The task - Please duplicate the rows below exactly, starting at the line that has "right wrist: (246, 109, -9)" and stopping after the line that has "right shoulder: (357, 178, 15)".

Source records -
▬▬▬▬▬▬
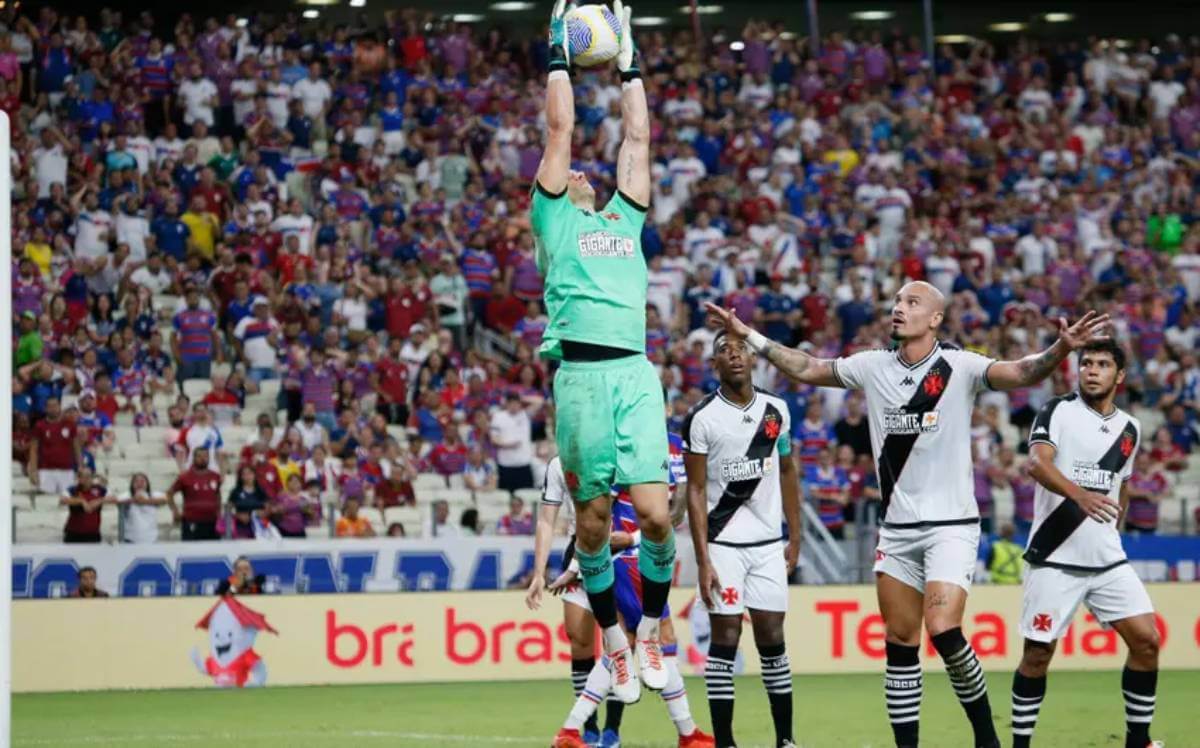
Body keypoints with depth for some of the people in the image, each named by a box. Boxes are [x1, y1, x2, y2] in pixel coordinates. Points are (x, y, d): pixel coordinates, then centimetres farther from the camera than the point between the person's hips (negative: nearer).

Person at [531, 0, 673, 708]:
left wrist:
▬▬▬▬▬▬
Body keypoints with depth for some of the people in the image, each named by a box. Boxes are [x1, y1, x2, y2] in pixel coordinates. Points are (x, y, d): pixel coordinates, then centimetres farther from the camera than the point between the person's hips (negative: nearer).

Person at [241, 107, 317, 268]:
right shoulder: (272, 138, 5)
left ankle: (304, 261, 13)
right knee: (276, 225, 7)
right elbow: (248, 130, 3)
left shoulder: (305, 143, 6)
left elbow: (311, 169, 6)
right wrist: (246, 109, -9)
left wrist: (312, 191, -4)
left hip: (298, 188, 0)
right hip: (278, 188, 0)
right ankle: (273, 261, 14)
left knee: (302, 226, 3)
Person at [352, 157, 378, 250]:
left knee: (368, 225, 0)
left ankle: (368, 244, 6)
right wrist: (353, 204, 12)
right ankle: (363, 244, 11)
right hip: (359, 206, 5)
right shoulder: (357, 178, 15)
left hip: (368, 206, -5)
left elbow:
▬▬▬▬▬▬
Result of this task -
right wrist: (246, 109, -9)
left wrist: (312, 191, -4)
left hip: (298, 188, 0)
right hip: (278, 188, 0)
right ankle: (273, 261, 14)
left knee: (302, 226, 3)
Person at [352, 157, 378, 250]:
left knee: (368, 225, 0)
left ankle: (368, 244, 6)
right wrist: (353, 204, 12)
right ankle: (363, 244, 11)
right hip: (359, 206, 5)
right shoulder: (357, 178, 15)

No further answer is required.